Improved Parametric FITS for the Helium Dihydride AB Initio Energy Surface

A brief history of the development of ab initio calculations for the HeH_2 quasi -molecule energy surface, and the parametric fits to these ab initio calculations, is presented. The concept of "physical reasonableness" of the parametric fit, and requirements for meeting it, is then discussed. Several new improved parametric fits for the energy surface, meeting these requirements, are then proposed. One fit extends the Russek-Garcia parametric fit for the deep repulsion region to include r-dependent parameters, resulting in a more physically reasonable fit with smaller average error. This improved surface fit is applied to quasi-elastic collisions of He on H _2 in the impulse approximation. Previous classical calculations of the scaled inelastic vibrorotational excitation energy distributions by Jakacky et al are improved with this more accurate parametric fit of the energy surface and with the incorporation of quantum effects in vibrational excitation. It is shown that Sigmund's approach in developing his scaling law is incomplete in so far as the contribution of the three-body interactions to vibrational excitation of the H_2 molecule is concerned. The Sigmund theory is extended to properly take into account r-dependency of three-body interactions. A new, extended, parametric fit for the entire energy surface from essentially 0 <= R <= infty and 1.2 <= r <= 1.6 a.u., where R is the intermolecular spacing and r is the hydrogen bonding length, is also presented.

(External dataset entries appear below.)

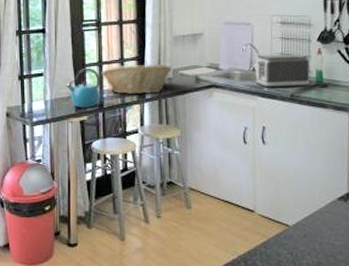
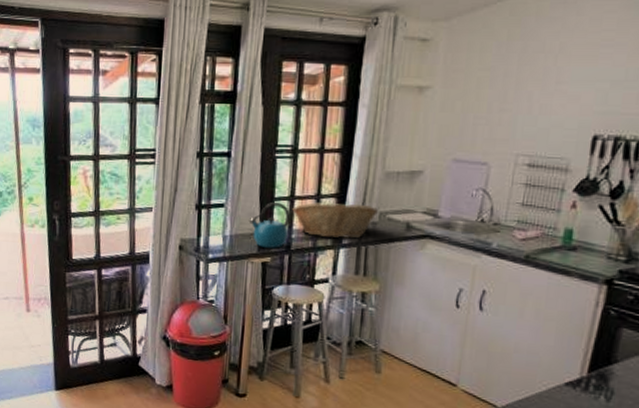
toaster: present [255,53,311,88] -> none [482,203,558,247]

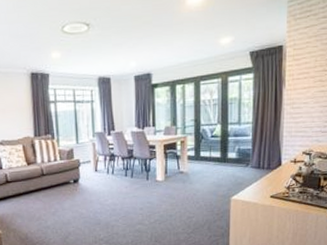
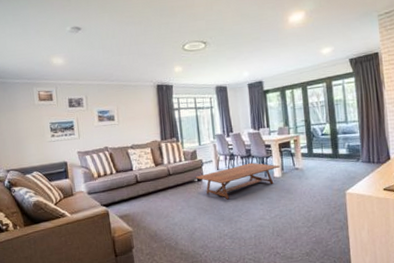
coffee table: none [72,164,164,203] -> present [196,162,281,200]

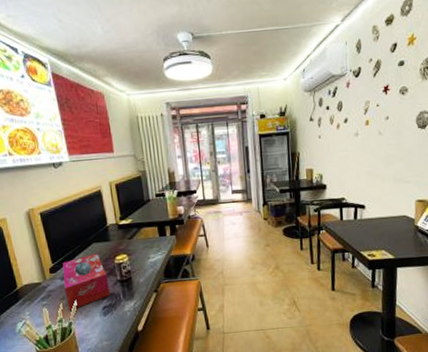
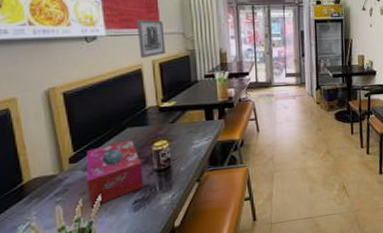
wall art: none [93,144,120,181] -> present [136,19,166,59]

This new fit is physically reasonable in all asymptotic limits, which has not been a property of past fits. This first, full surface parametric fit is based primarily upon a composite of ab initio studies by Russek and Garcia and Meyer, Hariharan and Kutzelnigg. Parametric fits for the H_2(1 ssigma_{g})^2, H_2^+(1ssigma_{g }), H_2^+(2psigma _{u}) and (LiH_2) ^+ energy surfaces are also presented. The new parametric fits for H_2, H _2^+(1ssigma_{g}) are shown to be improvements over the well-known Morse potentials for these surfaces.